_Brano proposto_.

--------

Ex Ilva, la piccola Paderno trema

I 39 dipendenti locali di ArcelorMittal temono le conseguenze dello spegnimento dell’altoforno di Taranto

La fabbrica di via Pasubio a Paderno Dugnano

La fabbrica di via Pasubio a Paderno Dugnano

Paderno Dugnano (Milano), 17 dicembre 2019 - L'ora X a Taranto è arrivata. In Puglia sono iniziate le operazioni per il blocco dell’altoforno2 dell’ArcelorMittal, il colosso siderurgico che in questi mesi si trova nell’occhio del ciclone. Lo spegnimento degli impianti dell’ex Ilva, per procedere alla messa in sicurezza, è stato avviato il 14 dicembre.

È la politica dei tagli della multinazionale dell’acciaio che punta a licenziare oltre 4.500 operai, soltanto nella sede principale di Taranto. Nel frattempo, a Paderno Dugnano, dove ha sede uno stabilimento ex Ilva, si inizia a temere che quanto sta accadendo a livello globale possa ripercuotersi sul locale. Nonostante in città non ci siano mai stati segnali di crisi, la mobilitazione è partita. I dipendenti si sono rivolti al sindaco Ezio Casati per avere rassicurazioni e stanno aderendo a tutti gli scioperi e alle manifestazioni nazionali. "Una situazione veramente drammatica - esordisce Giovanni Ranzini, segretario della Fiom di Milano -. È altamente probabile che la situazione di Taranto possa influire sullo stato di salute della sede di Paderno. Per questo motivo abbiamo richiesto un incontro con il primo cittadino, in modo da segnalare la questione. Ma è da sottolineare che qui non ci sono mai stati problemi di questo genere".

--------

Secondo il brano sull'ex Ilva di Paderno Dugnano, in quale giorno è stato avviato lo spegnimento degli impianti? Le voci non servono per svolgere l'esercizio.

_Elenco delle voci_.
--------

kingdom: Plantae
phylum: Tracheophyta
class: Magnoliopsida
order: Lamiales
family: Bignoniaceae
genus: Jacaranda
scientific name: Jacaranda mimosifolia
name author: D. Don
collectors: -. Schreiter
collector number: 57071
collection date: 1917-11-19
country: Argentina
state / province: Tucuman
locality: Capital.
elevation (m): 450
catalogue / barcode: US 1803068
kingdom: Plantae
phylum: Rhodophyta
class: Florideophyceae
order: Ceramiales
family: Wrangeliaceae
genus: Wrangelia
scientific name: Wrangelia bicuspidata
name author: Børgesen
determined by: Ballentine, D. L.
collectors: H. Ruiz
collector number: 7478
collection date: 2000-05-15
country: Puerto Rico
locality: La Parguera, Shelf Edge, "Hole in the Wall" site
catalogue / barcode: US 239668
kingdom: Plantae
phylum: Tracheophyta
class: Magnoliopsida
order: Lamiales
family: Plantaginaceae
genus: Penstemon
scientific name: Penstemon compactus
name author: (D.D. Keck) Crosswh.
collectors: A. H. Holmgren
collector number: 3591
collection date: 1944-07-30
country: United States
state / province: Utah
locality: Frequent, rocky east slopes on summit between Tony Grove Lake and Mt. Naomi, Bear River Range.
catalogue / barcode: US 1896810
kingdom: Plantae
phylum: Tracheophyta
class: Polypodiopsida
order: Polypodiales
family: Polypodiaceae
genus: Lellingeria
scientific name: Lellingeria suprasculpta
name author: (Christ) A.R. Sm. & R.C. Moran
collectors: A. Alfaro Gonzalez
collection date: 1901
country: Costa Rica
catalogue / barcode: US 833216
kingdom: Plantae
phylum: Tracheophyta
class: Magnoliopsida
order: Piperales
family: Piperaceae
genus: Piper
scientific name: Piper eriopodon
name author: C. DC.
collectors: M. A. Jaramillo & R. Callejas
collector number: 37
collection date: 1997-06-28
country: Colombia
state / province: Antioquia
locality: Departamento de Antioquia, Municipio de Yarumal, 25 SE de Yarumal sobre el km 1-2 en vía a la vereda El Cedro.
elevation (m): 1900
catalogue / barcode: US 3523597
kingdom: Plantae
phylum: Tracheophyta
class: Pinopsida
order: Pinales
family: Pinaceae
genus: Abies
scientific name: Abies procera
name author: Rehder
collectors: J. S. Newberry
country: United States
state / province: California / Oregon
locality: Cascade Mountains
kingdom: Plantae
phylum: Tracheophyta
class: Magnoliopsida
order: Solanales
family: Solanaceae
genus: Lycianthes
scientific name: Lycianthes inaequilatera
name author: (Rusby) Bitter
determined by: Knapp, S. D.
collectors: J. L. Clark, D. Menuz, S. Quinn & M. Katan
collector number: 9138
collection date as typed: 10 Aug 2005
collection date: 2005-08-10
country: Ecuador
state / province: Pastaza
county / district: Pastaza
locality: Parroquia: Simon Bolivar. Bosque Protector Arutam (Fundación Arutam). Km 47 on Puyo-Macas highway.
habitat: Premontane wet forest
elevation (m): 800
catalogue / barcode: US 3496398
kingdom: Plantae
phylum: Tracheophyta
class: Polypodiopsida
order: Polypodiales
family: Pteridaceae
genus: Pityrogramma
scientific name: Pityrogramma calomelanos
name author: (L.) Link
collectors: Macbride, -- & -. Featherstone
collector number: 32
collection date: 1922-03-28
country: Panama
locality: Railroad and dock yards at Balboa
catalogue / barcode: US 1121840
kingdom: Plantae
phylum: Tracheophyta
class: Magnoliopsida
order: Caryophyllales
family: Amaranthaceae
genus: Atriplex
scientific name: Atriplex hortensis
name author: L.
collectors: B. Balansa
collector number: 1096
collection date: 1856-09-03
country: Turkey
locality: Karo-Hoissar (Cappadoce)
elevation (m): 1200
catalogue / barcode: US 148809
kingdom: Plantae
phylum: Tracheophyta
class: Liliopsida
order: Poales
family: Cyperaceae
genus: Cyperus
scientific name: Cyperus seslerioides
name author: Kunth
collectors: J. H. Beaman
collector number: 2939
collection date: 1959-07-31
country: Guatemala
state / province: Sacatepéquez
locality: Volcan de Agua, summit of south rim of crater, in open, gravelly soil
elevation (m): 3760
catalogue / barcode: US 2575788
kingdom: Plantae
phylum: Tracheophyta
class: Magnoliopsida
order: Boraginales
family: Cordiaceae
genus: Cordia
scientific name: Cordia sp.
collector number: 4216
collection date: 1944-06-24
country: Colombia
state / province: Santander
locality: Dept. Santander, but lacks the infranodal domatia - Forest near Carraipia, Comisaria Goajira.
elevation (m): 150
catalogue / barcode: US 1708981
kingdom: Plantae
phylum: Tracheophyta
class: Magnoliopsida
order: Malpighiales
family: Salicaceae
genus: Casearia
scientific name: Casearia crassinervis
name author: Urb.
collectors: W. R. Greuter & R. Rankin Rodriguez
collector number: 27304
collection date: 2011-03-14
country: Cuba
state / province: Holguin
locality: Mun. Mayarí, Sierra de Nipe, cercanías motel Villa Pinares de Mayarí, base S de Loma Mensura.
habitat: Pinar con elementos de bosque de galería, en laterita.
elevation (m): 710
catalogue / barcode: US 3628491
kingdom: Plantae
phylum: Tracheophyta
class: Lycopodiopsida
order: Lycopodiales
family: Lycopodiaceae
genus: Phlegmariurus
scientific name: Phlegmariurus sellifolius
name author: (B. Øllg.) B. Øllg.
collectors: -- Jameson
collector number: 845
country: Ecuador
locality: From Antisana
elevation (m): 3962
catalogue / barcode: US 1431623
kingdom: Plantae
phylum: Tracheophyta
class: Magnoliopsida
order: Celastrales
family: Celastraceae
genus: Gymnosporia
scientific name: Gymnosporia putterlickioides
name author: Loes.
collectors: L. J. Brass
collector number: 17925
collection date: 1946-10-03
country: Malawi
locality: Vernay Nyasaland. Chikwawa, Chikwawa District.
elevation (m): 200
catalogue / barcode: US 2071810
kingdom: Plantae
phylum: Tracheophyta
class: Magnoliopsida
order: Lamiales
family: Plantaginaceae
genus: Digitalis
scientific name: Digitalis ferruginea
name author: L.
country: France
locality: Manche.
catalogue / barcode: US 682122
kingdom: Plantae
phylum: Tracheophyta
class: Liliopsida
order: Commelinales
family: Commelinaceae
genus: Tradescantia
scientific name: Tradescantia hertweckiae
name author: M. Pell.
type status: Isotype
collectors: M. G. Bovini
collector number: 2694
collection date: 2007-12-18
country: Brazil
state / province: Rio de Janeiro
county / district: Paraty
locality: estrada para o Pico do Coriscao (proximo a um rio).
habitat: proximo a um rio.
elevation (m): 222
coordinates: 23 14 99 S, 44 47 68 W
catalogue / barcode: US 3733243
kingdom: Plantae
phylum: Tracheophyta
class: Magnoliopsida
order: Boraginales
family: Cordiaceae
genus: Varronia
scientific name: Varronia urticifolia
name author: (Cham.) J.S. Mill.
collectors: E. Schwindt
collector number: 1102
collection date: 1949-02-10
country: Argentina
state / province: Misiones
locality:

--------

_Soluzione_. Il 14 dicembre.